• [EXERCISE REQUIREMENTS]:
Reproduce the gdb4hpc passage word for word from "dbg all> defset $e" to "from one application.".

• [GIVEN TEXT]:
***

To view detailed information about a specific command, enter help command. For example:
dbg all> help break
Summary: Set breakpoint command.
Usage: break [location]
Example command: break main.c:20
Arguments: location(line number, function name, or address)
Set a breakpoint in every application rank in the current process set.
The location of the breakpoint can be defined as a line number, a function
name, or "*" and an address. If an address is specified, it must begin
with an asterix (*). For example, break *0x0000000000400693 would break
at address 0x400693.
Step 7. When finished using gdb4hpc, enter quit to exit the debugger. Upon exit, launched applications are killed (execution terminated) and attached applications are released from the debugger’s control but are allowed to continue execution. Applications can be killed or released from within gdb4hpc, prior to exiting, with the kill or release commands, respectively.
Process Sets and Variables
When an application is debugged using gdb4hpc, the application ranks are arranged into a group called a process set. The default process set is named all and contains the ranks of every application that is currently being debugged. Debugger variables are used to reference process sets and are defined by the attach and launch commands. Debugger variables are denoted by a dollar sign ($) followed by the variable name, such as $a, to represent a scalar variable, or $b{1024}, with required squiggly braces, to represent an array variable. $a and $b are referred to as application handles.
A user can refer to specific application ranks and to ranks from multiple invoked applications by using the defset command to define a new process set containing the desired ranks and then focus on that set. The expression defining the process set must be a comma-separated list of valid application handles and valid ranks. In the following examples, assume that $a{64} and $b{64} represent two launched applications.
Example 1: Reference ranks from a single application
To reference ranks 0 through 31 and 63 from $a, define a new process set $c. Note that “..” denotes a range of ranks.
dbg all> defset $c $a{0..31,63}
dbg all> focus $c
dbg c>
Example 2: Reference ranks from an existing process set
To reference ranks 0 through 2 and 63 based on process set $c defined in Example 1: Reference ranks from a single application, define a new process set $d. Note that “..” denotes a range of ranks.
dbg all> defset $d $c{0..2,32}
dbg all> focus $d
dbg d>
The viewset command can be used to view which application ranks are in a defined process set. After issuing the commands from Example 1: Reference ranks from a single application and Example 2: Reference ranks from an existing process set, viewset shows:
dbg d> viewset
Name Procs
all a{0..63),b{0..63}
a a{0..63}
b b{0..63}
c a{0..31,63}
d a{0..2,63}
Example 3: Reference ranks from multiple applications
To reference ranks 0 through 31 and 63 from $a and ranks 31 and 63 from $b, define a new process set $e. Note that “..” denotes a range of ranks.
dbg all> defset $e $a{0..31,63},$b{31,63}
dbg all> focus $e
dbg e>
Example 4: Focus on a temporary process set
By using the focus command, a user can focus explicitly on a subset of ranks without defining a new process set. gbd4hpc creates a temporary process set that can subsequently be used in process targeted commands. The temporary process set is removed when the focus is changed. Unlike defined process sets, a temporary process set can only contain ranks from one application.

***

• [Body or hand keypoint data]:

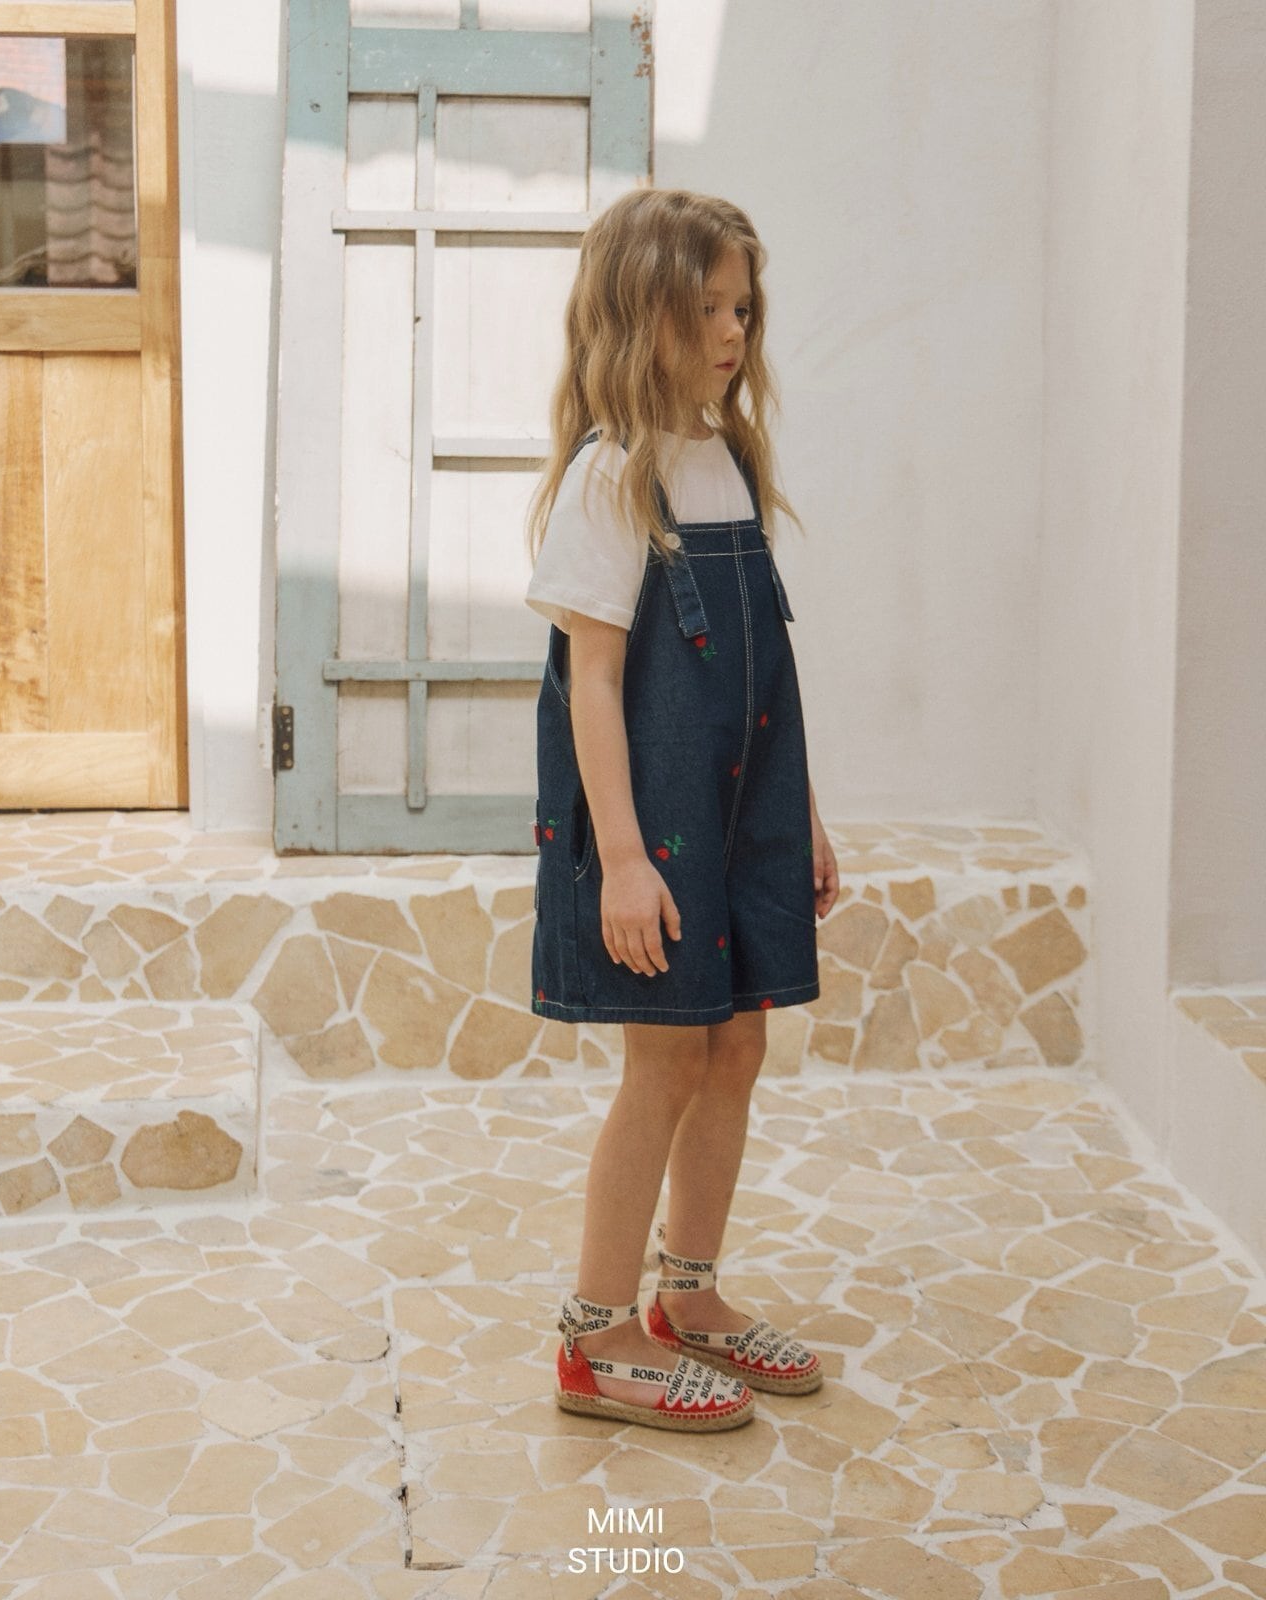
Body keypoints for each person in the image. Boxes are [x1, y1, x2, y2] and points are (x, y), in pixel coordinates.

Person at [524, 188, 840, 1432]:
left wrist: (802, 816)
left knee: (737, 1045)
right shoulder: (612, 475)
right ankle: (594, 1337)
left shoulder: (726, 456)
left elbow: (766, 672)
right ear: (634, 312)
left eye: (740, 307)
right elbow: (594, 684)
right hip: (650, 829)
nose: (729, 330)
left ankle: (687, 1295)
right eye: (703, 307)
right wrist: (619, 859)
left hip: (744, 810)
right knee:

***

• [WRITTEN SOLUTION]:
dbg all> defset $e $a{0..31,63},$b{31,63}
dbg all> focus $e
dbg e>
Example 4: Focus on a temporary process set
By using the focus command, a user can focus explicitly on a subset of ranks without defining a new process set. gbd4hpc creates a temporary process set that can subsequently be used in process targeted commands. The temporary process set is removed when the focus is changed. Unlike defined process sets, a temporary process set can only contain ranks from one application.